(Excerpt to read Opens)

Islamic State kills at least 50 as fighting with Syrian army rages near highway
The Islamic State group killed more than 50 people in an attack on two government-held villages in central Syria's Hama province on Thursday, a monitor said.
The Britain-based Syrian Observatory for Human Rights said the attack on the villages of Aqareb and Al-Mabujeh killed at least 15 civilians and 27 pro-government fighters.
It said another 10 bodies were yet to be identified as government fighters or local residents.
The militants broke into villagers' houses at dawn, the government-run SANA news agency said.
Bodies found mutilated
Dead bodies were found with limbs cut off, or beheaded, SANA added, quoting a local medical official.
IS also lost 15 fighters in the dawn attack on the two villages in the east of the province, the monitor said.
The militant group has lost large swathes of territory recently in Syria after expanding rapidly in 2014 and 2015, and is under assault from a US-backed coalition of Arab and Kurdish militias as well as by the Syrian army, backed by Russia.
However, it still mounts occasional counter attacks including a swift advance in December to capture Palmyra, which it held for several weeks before the army retook the city.

(Excerpt to read Closes)
(Recorded information Opens)

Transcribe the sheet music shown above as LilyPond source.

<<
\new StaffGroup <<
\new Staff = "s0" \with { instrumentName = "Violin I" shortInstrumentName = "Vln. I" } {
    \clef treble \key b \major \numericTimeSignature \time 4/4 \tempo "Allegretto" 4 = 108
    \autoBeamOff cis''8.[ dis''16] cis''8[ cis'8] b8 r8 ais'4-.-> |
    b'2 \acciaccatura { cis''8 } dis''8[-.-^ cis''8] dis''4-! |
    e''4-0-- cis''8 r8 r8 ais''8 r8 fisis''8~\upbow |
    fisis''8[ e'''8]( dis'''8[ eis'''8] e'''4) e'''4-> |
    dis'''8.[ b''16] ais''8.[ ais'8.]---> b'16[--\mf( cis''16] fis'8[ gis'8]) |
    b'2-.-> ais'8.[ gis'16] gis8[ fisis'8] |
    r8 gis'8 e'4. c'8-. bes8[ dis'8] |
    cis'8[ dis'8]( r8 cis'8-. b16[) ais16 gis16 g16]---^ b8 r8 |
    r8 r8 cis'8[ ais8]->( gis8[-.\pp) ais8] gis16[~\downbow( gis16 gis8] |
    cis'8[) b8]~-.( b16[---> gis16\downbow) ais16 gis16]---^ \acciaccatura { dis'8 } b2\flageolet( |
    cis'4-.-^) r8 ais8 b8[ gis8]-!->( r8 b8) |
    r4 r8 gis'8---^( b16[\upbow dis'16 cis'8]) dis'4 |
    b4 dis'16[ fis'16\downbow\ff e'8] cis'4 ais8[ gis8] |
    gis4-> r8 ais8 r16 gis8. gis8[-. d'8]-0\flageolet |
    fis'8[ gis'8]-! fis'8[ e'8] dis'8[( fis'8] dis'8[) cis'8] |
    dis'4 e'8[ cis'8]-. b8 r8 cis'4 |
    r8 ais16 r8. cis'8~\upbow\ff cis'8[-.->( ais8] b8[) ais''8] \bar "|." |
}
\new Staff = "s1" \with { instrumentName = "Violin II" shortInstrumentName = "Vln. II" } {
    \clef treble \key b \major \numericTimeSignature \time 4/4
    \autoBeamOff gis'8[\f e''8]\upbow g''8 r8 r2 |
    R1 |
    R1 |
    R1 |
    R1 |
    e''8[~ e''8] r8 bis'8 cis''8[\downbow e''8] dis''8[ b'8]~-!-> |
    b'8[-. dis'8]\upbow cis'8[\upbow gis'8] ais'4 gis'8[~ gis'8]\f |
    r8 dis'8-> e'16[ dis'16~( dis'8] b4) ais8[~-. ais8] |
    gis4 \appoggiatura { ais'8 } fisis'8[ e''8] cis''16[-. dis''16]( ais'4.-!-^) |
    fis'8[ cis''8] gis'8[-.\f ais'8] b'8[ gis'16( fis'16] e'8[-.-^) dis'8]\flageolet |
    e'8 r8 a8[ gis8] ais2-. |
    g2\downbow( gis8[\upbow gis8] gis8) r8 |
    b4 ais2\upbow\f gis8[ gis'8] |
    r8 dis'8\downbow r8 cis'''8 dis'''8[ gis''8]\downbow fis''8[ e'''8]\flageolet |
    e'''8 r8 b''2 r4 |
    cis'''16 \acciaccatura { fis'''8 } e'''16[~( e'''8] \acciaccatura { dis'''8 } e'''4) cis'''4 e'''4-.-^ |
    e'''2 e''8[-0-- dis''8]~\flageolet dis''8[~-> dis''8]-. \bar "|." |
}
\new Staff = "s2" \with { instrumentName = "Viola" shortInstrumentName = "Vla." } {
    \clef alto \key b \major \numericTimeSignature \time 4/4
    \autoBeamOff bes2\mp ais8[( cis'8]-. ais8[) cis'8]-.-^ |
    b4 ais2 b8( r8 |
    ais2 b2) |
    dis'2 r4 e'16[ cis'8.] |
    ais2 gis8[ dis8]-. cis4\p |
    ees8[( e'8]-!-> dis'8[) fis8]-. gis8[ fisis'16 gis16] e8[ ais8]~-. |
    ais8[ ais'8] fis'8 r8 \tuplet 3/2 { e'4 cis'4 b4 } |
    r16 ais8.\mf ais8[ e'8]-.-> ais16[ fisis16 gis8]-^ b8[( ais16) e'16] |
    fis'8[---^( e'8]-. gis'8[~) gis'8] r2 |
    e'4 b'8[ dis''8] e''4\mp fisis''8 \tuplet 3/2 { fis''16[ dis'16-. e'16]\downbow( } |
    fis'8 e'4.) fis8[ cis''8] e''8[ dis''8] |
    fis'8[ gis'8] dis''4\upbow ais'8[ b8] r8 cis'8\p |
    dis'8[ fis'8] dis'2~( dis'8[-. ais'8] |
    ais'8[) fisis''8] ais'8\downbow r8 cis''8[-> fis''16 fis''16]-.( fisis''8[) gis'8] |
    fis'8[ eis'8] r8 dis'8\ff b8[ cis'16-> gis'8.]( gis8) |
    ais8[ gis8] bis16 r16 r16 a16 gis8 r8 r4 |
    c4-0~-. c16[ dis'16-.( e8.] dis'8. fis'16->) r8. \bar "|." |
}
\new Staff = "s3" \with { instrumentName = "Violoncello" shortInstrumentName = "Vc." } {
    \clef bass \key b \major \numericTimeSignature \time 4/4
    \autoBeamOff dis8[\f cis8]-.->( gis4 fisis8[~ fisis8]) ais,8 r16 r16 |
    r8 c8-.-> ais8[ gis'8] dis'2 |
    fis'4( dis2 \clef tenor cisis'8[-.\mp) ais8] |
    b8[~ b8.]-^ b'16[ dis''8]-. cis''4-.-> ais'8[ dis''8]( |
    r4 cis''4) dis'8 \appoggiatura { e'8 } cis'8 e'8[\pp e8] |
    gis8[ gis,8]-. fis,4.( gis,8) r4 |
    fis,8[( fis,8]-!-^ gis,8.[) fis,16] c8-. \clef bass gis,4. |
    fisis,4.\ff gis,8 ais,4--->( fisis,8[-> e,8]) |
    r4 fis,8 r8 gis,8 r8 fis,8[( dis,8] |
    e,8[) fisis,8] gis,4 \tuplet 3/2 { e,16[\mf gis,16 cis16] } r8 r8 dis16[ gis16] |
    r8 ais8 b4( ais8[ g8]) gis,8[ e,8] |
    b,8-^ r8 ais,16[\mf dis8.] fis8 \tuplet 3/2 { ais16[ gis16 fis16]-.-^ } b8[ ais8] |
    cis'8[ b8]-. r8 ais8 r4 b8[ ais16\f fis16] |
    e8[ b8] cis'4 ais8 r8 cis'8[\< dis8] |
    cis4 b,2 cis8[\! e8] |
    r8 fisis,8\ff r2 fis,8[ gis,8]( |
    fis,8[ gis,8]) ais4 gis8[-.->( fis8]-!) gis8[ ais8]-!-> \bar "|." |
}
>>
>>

(Recorded information Closes)

*Action item A*.
In the article on the Islamic State attack in Hama province, why is the death toll given as more than 50 when only 15 civilians and 27 pro-government fighters are counted? Answer in one to three sentences.
*Action item B*.
Rewrite the paragraph of the Hama attack article that begins "The militant group has lost large swathes" as a short list, keeping its main facts.
*Action item C*.
Go on with the article about the Islamic State attack in Hama province, starting after its last sentence.

*Output A*.
The monitor said another 10 bodies had not yet been identified as government fighters or local residents. Adding them to the 15 civilians and 27 fighters puts the toll above 50.

*Output B*.
- The group expanded rapidly in Syria in 2014 and 2015 but has recently lost large areas.
- A US-backed coalition of Arab and Kurdish militias is attacking it.
- The Syrian army, backed by Russia, is also attacking it.

*Output C*.
The insurgents said on a social media feed it had captured the village of Aqareb, but SANA reported that the attack had been repulsed.
SANA earlier said IS fighters had killed 20 people in the village before the army and allied militia drove them away. The Syrian Observatory for Human Rights reported that clashes were still going on there and in the village of al-Saboura.
Ismaili sect targeted?
Many of the people who live in that part of Syria belong to the Ismaili sect, an offshoot of Shia Islam, and would be regarded by IS as infidels. In 2015, IS killed 46 civilians in a nearby town, the Observatory said.
The Observatory, a Britain-based monitor of the war, said that at least 15 of those killed were civilians, five of them children, and that three of them died in execution-style killings.
The villages are north of al-Salamiya, close to the only road still useable between Aleppo and other parts of Syria held by the government.
The army and its allies hold the road and a small strip of land on each side, with Islamic State controlling the eastern area and Syrian rebel groups, including hardline Islamists, the western area.
The minotor said the attack was the most violent so far this year by IS on the road.
Syria's civil war began in 2011 after mass protests against the rule of President Bashar al-Assad and has killed hundreds of thousands of people, driven half the country's population from their homes and dragged in world powers.